All female faculty at the University of Waterloo are getting raises after a working group discovered they were not earning as much as their male counterparts. (University of Waterloo)

All female faculty at the University of Waterloo are getting raisesa move the school's president says he hopes will not need to be repeated in the future.

"I believe that with what we are doing, with our measures, and with our commitment, we are making a huge difference for it not to become, at least at the University of Waterloo, a systemic problem and give example to the others," Feridun Hamdullahpur said Monday morning in an interview with The Morning Edition host Craig Norris.

"We have made significant progress: The conditions, the university's attitude, everything that we're talking about are much different than they were before when we last conducted this study in 2008. So our approach right now is quite different."

'Inequities have crept back into the system'

In a memo to staff last week, university administration said all female faculty members would be getting a raise.

Every female faculty member employed as of April 30, 2015, will receive $2,905.

Aime Morrison, an associate professor of English at the school, said the good news was the working group that was created to look at the issue of gender wage gaps found the discrepancy.
University of Waterloo professor Aimee Morrison would like to see a working group look at the root causes behind pay equity gaps. (Aimee Morrison)

The bad news was that this happened just eight years after the last report on the issue.

"Now in 2016, it turns out, inequities have crept back into the system," Morrison said.

"The problem must be structural, and it doesn't have to be intentional," she said, noting raises are partially based on merit.

She said ideally, she would like to see a working group look at the root causes of the problem.

"I know that at other universities, salary reviews are also periodic because there is this recognition that you can see it after it happens," Morrison said. "How these salaries split apart from each other is not clear."

"The causes are going to be very complex," she said.
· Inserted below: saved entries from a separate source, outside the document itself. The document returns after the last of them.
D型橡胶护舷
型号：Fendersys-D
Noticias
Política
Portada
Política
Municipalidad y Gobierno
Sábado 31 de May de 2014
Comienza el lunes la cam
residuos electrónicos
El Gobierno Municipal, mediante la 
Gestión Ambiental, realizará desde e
Wage gaps a thing of the past

Hamdullahpur said the problem is one faced across the globe and coming up with the reason for it would be difficult.
Feridun Hamdullahpur, president of the University of Waterloo, said the school's administration is moving forward to ensure pay equity is not a problem in the future. (Andrea Bellemare/CBC)
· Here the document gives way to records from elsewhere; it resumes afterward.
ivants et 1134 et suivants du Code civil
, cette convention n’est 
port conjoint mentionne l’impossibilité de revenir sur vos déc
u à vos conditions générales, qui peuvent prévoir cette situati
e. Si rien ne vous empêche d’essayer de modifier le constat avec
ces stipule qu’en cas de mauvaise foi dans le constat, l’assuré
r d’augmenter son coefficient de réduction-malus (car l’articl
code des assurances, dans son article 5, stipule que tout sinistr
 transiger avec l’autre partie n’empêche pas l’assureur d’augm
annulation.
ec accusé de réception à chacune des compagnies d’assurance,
He said the administration would rather focus on moving forward.

"When we addressthis, and when we have hiring practices that get everybody started at the right salary level, and we have a process at the university that has various bits and pieces, when you apply those fully, I don't think that we will need to go back and really try to understand this globally challenging issue," he said. "This is a problem that goes well beyond the boundaries of the university."

Five years from now, "we will look at it and I am quite hopeful that it will show us that we've been on the right track," he said.

Female faculty members can be "confident that the university is determined, the university is committed to ensure that two people doing exactly the same job will get equal pay. This will not happen at the university anymore, male or female. So this is our commitment."